True to form:
Dear #Iran, The USA has disrespected your country, your flag, your people. 52% of us humbly apologize. We want peace with your nation. We are being held hostage by a terrorist regime. We do not know how to escape. Please do not kill us. #Soleimani pic.twitter.com/YE54CqGCdr
— rose mcgowan (@rosemcgowan) January 3, 2020
Soleimani was a bad guy. Your hatred of @realDonaldTrump is literally forcing you to advocate for keeping a terrorist alive. https://t.co/26pg8nbB59
— Richard Grenell (@RichardGrenell) January 7, 2020
The Democrats literally ran a candidate who chortled "we came, we saw, he died" about Qaddafi and cheered a president who engaged in a wide-ranging drone war, and now we're hearing the media and Democrats lament Trump as an assassin for killing Soleimani?
— Ben Shapiro (@benshapiro) January 7, 2020
“The guy who threatened another Holocaust of our people, and who had the means to try to carry it out, is gone. I hope that’s ok with you kids.” pic.twitter.com/0Wg2W2DLiU
— Seth Mandel (@SethAMandel) January 7, 2020
7 Comments for “Lest We Forget”
posted by Tom Scharbach on
Emotional appeals are useful for drumming up war fever, but not so useful for analyzing our strategic interests and options.
I think that cold-blooded analysis makes a lot more sense than “But he killed the gays!” as a way of looking at the Suleimani strike, but then I’ve been in a war and have no interest in drumming up emotional support for another one.
Mayor Buttigieg’s response was the kind of thing I have in mind when I talk about “cold-blooded analysis”:
Stephen, I know that you’ve been after Iran and Iraq (but not Saudi Arabia, for some reason) about “killing the gays”, but that’s not sufficient reason to take military action if it is not otherwise in our strategic interest. What troubles me about the Suleimani strike is that the administration appeared unable to put together a careful, reasoned explanation of why the strike was carried out at this time. That suggests to me that there was no “cold-blooded analysis” before acting, or not much.
posted by Kosh III on
” (but not Saudi Arabia, for some reason) about “killing the gays”,”
SA is far worse than Iran. They export violent Wahabbism, gave tacit funding to Daesh in it’s formative years and are far worse on human rights than Iran or almost any other country.
Osama bin Laden and most 9-11 culprits were Saudi, none Iranian or Iraqi.
But it’s oil oil OIL!
posted by JoshR on
Thanks to Republicans’ support for fracking, America is now oil independent and even an oil exporter — we’re no longer dependent on Middle East oil. Although I realize Democrats running for president want very much to ban fracking and reverse this development, hopefully that’s a fate the voters will choose to avoid in November.
posted by Edward Brown on
In Iran; Only a handful of exiled, leftist and green political parties have expressed lukewarm support for gay rights. I doubt that would change in the highly unlikely event that such parties could compete in national elections.
posted by Jorge on
I think that’s a toss up. With the competition comes the need to explain why one policy is better than the other. (Problem is, the competition comes from the right as well.)

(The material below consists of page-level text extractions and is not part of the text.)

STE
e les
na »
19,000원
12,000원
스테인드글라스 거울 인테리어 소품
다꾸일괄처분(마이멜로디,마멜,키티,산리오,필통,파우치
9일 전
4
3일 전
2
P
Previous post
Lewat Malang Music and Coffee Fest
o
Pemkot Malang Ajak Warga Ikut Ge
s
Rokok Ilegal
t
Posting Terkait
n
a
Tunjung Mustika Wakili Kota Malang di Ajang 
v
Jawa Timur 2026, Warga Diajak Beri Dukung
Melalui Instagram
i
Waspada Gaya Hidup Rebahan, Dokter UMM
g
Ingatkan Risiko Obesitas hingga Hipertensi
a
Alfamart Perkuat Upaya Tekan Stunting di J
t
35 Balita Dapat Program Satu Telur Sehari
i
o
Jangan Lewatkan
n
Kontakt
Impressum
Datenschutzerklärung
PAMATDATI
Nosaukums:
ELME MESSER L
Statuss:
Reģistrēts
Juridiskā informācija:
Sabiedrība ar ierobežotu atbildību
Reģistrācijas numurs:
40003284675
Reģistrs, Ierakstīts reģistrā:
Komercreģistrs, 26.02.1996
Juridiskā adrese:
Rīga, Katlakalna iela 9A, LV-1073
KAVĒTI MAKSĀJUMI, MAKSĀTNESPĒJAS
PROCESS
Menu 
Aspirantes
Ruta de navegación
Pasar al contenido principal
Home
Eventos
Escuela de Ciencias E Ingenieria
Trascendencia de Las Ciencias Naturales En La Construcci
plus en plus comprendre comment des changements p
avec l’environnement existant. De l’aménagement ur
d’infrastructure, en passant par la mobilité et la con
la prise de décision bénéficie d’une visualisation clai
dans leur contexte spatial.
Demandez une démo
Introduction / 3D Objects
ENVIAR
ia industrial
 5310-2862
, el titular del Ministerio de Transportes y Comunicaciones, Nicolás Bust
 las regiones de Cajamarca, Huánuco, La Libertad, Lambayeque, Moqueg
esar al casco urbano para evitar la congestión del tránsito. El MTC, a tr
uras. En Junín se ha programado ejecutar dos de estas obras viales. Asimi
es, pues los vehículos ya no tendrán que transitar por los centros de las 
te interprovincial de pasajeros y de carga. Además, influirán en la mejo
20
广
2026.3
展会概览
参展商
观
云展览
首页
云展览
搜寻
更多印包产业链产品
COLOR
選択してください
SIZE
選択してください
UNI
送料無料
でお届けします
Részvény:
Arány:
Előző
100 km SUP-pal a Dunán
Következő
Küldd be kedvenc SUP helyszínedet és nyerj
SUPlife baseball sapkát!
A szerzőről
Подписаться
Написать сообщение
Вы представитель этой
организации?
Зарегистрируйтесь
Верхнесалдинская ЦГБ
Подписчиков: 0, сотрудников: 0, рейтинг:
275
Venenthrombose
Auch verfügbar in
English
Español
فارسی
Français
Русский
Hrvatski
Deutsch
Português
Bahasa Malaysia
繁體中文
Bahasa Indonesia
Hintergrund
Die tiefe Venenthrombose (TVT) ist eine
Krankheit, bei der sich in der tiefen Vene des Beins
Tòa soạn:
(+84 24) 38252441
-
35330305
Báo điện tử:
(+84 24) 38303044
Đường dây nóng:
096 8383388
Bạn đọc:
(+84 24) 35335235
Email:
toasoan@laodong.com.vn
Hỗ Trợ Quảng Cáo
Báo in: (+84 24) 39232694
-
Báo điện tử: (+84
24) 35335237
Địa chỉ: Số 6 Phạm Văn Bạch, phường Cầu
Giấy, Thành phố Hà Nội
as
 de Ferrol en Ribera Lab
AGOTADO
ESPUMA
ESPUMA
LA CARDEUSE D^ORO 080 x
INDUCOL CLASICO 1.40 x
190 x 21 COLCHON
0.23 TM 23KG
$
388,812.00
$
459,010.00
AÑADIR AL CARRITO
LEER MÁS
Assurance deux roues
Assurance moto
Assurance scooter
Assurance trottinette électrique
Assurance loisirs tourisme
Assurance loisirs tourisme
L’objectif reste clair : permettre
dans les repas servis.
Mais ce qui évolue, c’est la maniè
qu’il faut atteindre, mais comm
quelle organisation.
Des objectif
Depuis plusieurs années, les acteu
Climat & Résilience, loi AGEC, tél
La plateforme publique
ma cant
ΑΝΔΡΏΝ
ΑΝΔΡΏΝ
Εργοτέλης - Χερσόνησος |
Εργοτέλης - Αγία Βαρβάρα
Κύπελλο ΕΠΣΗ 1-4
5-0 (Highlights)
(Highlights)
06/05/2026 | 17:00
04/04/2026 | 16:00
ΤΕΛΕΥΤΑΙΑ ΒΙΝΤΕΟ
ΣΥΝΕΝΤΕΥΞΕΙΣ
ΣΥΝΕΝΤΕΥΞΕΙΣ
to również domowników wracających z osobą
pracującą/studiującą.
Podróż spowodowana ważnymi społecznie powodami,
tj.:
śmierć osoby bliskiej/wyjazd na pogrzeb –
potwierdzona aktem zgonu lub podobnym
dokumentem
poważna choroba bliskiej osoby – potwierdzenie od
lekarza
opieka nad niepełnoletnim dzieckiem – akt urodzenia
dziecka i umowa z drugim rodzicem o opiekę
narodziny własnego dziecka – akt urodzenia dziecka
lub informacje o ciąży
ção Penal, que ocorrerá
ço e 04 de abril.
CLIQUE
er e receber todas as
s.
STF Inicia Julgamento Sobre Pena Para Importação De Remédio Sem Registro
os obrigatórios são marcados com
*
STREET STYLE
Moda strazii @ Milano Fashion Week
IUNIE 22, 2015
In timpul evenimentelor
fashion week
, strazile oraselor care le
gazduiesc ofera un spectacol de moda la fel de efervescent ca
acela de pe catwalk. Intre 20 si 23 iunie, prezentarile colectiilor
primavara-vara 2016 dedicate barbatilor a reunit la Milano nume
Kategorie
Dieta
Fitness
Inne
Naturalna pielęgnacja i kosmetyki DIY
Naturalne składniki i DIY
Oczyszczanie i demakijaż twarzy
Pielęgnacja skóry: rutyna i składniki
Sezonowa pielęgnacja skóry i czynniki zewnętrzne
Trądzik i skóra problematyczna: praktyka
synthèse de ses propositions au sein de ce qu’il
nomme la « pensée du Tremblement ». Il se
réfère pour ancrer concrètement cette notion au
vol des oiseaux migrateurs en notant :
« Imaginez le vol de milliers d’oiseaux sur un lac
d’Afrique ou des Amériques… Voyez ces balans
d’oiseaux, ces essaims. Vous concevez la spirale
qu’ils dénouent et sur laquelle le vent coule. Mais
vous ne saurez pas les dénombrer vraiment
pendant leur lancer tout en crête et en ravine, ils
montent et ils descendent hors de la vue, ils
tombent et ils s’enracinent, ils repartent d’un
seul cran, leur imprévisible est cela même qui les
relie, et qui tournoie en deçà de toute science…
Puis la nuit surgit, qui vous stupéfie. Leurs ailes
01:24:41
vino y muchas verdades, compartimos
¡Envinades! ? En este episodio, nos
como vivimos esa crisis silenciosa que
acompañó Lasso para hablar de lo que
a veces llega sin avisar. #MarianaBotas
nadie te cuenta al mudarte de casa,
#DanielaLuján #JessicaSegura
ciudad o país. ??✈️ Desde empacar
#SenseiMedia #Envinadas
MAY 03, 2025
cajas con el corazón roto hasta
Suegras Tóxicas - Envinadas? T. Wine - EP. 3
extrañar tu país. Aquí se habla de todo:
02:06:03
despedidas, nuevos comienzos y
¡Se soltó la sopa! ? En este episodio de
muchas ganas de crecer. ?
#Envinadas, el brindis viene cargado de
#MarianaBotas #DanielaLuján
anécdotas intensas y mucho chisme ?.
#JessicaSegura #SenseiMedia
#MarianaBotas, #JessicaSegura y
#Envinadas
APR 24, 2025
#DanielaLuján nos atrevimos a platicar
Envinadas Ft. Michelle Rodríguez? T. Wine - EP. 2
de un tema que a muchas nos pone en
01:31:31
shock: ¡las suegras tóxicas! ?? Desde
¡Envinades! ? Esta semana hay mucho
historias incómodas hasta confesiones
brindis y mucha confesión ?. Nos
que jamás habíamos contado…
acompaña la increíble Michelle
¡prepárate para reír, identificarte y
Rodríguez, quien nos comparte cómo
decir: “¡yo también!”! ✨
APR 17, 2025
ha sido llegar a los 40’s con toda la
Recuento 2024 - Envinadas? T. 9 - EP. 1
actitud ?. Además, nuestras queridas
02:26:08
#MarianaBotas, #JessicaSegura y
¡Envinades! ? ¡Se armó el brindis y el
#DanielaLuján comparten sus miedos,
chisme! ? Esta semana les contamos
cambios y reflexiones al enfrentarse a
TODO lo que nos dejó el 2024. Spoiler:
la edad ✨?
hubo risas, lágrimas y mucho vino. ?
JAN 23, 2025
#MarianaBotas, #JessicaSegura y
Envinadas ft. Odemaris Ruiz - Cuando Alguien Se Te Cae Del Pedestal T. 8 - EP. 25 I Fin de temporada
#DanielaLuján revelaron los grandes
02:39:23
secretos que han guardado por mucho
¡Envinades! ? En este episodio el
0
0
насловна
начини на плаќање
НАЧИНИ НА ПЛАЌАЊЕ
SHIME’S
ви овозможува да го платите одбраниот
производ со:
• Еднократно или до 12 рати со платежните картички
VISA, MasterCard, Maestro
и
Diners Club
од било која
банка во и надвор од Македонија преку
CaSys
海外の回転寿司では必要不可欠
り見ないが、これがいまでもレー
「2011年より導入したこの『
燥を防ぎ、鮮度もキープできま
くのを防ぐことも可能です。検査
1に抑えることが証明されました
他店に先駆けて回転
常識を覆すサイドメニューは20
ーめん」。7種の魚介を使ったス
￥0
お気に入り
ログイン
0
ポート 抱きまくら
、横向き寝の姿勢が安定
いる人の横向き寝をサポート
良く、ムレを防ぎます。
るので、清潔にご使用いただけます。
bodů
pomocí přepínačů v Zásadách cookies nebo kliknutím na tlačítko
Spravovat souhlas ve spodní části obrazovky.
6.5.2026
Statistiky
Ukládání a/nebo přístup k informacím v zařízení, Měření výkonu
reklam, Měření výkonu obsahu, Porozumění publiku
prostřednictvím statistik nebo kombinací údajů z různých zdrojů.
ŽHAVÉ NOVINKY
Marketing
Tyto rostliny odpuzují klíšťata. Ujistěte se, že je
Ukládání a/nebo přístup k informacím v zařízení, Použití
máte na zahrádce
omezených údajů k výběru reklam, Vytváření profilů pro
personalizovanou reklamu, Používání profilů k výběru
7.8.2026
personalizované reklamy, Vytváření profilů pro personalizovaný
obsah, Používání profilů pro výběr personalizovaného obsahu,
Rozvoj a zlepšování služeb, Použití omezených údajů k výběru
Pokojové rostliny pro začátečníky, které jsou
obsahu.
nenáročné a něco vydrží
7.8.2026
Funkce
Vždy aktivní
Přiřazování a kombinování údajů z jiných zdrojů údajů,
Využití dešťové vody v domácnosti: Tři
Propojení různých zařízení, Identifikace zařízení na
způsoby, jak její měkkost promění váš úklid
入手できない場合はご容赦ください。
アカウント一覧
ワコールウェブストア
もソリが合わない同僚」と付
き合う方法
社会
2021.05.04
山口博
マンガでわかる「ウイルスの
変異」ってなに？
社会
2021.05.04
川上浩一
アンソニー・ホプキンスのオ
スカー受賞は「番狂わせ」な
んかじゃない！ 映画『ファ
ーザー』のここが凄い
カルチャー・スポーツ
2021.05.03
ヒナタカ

Pete Buttigieg demands an explanation from President Trump. Do you buy it?
The same could happen with the execution of gays, at a minimum. It happened in Iraq (*sigh*) and it could happen in Iran.
posted by Jorge on
“Questionable to say the least” sounds about right.
I am 100% behind President Trump on this one. Iran has been ratcheting up the pressure for months in retaliation for our economic sanctions. We are at a time when risks have to be taken to prevent the certainty from inaction. The very idea that it is a strategic error to stop an attack that is inevitable just because it is not imminent (granted, that’s not the argument Buttigieg is making) is something I find bizarre.
“But when you’re dealing with the Middle East, you need to think about the next and the next and the next move, this is not checkers.”
One of the core failings of the Obama administration in my opinion is just this sort of micro-analysis paralysis, and its dissonance from that administration’s stated ideology and goals. Trump’s micro-analysis, with all its risks, is “built in” to the macro-analysis of his foreign policy. There is a time to strike and a time to pull back. That need not depend entirely on where every single piece is at a given point in space-time and what they are capable of doing. Momentum, the motion of every single piece counts as well.
Well, I’m glad there’s at least one Democrat in this country who’s not in deep mourning. I might give him another look, if he weren’t such a bigot.
posted by David S on
The US has never forgiven Iran for breaking away from its colonial empire back in 1979.